The ads moved me, beyond making me feel that Nike was an “it” brand for women. They made me believe I didn’t have to accept being measured by what society considered normal. That I was not destined to be someone who came before me. That I should choose how I measure myself.

Also at that moment, I realized that I was fascinated by the power of advertising.

Those Nike women ads got me into advertising. I saved them in my computer’s desktop, to remind me that I should not give up working in advertising until I can produce something that’s comparable to Marilyn and Mother.


I guess that was my cathedral. It is not about working for a brand like Nike Women (although I will never say no to that) or places like Wieden + Kennedy (yes, please!).

Yes, of course advertising supports the free-market economy, something I truly value and am ready to defend. But in my version of building the cathedral, it’s about making advertising that does much more than that.

It’s about making advertising that opens up to people –heck, maybe just a young girl or a young boy– that there’s a different way to live your life. That’s there’s a different way to see the world. Yes, it’s about making advertising that expands, not shrinks, possibilities for people.
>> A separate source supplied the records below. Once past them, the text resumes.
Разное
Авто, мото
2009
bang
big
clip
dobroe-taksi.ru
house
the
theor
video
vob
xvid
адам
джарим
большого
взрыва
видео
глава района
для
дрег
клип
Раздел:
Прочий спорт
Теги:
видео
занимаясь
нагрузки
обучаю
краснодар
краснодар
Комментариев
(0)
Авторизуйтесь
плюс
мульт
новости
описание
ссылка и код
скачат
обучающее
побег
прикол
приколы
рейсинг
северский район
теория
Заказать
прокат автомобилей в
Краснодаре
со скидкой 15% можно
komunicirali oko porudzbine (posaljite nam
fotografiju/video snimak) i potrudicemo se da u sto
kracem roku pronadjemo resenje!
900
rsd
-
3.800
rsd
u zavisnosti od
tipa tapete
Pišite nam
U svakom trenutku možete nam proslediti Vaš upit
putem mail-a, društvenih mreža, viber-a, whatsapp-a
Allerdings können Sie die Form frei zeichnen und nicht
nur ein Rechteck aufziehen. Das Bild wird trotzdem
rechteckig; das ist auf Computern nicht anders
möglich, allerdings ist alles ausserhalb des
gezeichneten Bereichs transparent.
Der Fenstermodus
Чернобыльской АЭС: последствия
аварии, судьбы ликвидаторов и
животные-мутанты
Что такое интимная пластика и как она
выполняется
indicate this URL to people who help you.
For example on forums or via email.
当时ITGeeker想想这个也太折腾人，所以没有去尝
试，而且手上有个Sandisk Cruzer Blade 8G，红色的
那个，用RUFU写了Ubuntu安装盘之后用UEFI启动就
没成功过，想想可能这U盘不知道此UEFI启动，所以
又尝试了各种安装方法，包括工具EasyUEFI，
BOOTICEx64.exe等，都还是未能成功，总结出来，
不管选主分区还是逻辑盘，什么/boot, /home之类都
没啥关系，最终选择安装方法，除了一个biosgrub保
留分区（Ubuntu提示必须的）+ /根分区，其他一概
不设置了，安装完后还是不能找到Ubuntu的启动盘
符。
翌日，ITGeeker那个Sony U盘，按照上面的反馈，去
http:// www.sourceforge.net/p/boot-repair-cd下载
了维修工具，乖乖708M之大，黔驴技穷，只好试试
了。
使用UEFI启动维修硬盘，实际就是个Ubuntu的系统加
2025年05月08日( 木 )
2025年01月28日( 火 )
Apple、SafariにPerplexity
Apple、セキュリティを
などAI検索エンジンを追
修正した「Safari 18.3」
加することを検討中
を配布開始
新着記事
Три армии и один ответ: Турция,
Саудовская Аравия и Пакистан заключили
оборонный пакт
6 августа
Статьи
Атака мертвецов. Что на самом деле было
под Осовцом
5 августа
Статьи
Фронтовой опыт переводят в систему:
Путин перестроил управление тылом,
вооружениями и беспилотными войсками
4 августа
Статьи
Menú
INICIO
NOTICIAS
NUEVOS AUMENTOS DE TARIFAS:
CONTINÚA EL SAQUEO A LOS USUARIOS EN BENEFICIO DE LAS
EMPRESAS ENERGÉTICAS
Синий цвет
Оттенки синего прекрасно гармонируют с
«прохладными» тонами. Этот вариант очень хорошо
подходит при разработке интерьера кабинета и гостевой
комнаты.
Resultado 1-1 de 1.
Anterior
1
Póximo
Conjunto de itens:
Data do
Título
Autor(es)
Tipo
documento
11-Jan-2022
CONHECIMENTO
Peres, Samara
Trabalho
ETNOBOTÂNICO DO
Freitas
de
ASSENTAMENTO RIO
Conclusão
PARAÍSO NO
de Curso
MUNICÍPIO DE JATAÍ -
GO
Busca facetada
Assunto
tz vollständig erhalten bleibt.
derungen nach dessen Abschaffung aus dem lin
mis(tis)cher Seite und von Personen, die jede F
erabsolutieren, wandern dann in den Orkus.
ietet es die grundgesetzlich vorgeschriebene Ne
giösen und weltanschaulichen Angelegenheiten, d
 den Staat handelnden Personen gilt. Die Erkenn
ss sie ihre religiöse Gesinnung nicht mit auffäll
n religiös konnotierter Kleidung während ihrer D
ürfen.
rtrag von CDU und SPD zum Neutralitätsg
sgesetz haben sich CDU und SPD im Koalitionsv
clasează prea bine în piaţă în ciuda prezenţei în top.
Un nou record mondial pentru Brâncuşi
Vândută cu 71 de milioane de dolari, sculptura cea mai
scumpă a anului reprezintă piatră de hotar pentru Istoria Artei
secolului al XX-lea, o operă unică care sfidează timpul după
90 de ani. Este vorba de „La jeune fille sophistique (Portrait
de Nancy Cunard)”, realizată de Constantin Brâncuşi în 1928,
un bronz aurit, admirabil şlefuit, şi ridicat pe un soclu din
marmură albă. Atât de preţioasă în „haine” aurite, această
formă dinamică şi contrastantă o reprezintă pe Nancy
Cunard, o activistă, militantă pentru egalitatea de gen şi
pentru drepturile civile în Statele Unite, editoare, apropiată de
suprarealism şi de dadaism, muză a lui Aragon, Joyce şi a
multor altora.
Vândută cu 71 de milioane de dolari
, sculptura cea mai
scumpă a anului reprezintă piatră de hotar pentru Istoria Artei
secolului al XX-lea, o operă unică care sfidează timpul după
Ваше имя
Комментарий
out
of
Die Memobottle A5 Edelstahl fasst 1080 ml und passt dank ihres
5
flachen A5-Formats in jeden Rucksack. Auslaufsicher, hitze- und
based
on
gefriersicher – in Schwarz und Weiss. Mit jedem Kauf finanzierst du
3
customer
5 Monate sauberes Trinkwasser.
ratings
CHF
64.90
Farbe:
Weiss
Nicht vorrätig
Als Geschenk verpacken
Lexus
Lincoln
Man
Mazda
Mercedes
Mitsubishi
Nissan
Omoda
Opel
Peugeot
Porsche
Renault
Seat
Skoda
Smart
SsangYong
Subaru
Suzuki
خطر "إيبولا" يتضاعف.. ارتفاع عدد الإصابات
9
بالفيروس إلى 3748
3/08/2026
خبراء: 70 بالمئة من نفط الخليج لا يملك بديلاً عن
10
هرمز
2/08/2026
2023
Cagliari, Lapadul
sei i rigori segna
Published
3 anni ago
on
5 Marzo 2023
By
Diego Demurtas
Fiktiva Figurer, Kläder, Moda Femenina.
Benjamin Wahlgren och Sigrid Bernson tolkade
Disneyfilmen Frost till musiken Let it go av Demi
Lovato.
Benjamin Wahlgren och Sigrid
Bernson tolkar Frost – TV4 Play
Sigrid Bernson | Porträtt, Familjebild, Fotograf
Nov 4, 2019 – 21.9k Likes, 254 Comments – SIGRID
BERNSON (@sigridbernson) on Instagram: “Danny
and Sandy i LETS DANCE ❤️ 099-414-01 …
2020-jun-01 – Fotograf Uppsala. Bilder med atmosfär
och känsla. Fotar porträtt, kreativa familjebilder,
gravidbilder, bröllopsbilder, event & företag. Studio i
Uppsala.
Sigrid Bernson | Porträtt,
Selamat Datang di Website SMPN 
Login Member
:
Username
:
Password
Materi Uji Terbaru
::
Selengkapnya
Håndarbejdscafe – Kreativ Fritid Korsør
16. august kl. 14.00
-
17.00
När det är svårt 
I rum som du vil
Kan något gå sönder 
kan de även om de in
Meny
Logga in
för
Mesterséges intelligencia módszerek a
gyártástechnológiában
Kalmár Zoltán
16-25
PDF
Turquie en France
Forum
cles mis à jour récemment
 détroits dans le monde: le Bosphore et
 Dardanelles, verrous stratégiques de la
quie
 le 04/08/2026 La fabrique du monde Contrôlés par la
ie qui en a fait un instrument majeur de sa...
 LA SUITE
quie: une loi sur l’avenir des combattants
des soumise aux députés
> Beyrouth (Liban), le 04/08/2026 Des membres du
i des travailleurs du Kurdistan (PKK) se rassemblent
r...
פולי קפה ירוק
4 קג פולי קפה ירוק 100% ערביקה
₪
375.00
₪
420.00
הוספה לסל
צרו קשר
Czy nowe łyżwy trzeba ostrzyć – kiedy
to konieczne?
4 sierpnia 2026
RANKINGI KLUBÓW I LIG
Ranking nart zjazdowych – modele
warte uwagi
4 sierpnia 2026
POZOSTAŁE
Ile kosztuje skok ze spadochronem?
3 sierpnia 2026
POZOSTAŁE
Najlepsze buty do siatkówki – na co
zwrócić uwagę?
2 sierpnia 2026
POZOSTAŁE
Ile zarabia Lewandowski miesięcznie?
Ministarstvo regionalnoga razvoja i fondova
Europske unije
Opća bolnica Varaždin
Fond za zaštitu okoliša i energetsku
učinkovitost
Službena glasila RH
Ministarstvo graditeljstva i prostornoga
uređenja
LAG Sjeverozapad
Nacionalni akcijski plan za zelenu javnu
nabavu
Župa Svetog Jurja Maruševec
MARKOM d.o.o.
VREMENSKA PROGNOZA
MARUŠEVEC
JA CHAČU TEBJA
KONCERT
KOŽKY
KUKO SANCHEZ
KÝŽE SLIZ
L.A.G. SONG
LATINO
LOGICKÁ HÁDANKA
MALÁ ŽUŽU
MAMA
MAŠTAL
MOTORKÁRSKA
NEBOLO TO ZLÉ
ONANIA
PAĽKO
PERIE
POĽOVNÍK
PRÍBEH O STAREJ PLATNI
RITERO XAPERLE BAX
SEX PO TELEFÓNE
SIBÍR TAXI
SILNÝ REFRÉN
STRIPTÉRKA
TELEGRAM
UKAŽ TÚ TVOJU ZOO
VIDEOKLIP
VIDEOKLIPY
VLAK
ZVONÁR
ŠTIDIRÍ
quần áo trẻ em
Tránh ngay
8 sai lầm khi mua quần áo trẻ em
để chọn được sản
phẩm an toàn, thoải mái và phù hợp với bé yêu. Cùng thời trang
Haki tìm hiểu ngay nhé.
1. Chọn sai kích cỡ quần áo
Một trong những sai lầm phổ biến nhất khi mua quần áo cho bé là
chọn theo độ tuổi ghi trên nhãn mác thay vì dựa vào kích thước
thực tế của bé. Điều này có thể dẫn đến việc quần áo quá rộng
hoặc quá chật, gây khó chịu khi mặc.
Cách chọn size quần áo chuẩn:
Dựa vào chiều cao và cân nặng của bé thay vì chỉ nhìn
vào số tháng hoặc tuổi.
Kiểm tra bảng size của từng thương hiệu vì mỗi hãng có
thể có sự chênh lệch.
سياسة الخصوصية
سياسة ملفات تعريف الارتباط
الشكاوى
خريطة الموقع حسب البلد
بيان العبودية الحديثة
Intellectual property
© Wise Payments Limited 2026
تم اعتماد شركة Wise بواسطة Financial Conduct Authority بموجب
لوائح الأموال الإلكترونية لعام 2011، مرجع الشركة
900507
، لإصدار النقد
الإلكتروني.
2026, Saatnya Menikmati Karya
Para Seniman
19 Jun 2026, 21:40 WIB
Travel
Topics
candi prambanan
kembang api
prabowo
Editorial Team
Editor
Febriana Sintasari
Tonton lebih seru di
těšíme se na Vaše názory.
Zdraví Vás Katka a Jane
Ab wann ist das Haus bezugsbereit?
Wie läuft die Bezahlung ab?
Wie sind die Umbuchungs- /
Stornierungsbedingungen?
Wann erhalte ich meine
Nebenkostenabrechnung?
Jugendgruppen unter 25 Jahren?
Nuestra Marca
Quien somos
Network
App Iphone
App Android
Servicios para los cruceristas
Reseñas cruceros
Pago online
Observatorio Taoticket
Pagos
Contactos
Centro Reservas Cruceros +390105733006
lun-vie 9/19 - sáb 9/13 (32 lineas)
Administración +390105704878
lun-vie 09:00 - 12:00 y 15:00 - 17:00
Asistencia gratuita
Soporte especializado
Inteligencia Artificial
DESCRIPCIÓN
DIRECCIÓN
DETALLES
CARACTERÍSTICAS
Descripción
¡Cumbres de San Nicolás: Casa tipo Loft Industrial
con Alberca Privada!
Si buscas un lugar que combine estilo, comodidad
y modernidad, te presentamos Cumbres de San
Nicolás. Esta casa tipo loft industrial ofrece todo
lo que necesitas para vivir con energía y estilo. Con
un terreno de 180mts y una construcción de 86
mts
It’s about making advertising that proposes something beyond bigger, faster, or shinier objects: a different perspective.

It’s about making advertising that propagates different narratives about who we are and what life is.

I think this is important. I believe everybody flourishes and has a bigger chance to prosper in a society that allows and nurtures plethora of narratives. A society that knows how to agree to disagree without having to resort to conflicts.

I want Indonesia to be a place for societies like this. Very much so.

I believe we Indonesians, having been under faux-democracy for so long, still need to develop these important skills: to think critically, to live with different opinions and narratives, to agree to disagree. And advertising provides us a safe training ground to train them.


Of course you can disagree with me, pointing that it’s just a feeble attempt to justify my “evil” day job and my decent paycheck.

Nevertheless, I will still keep Marilyn and Mother on my computer’s desktop. I need them to remind me to continue trying and be humble.

Are you building a cathedral, dear readers? What is it?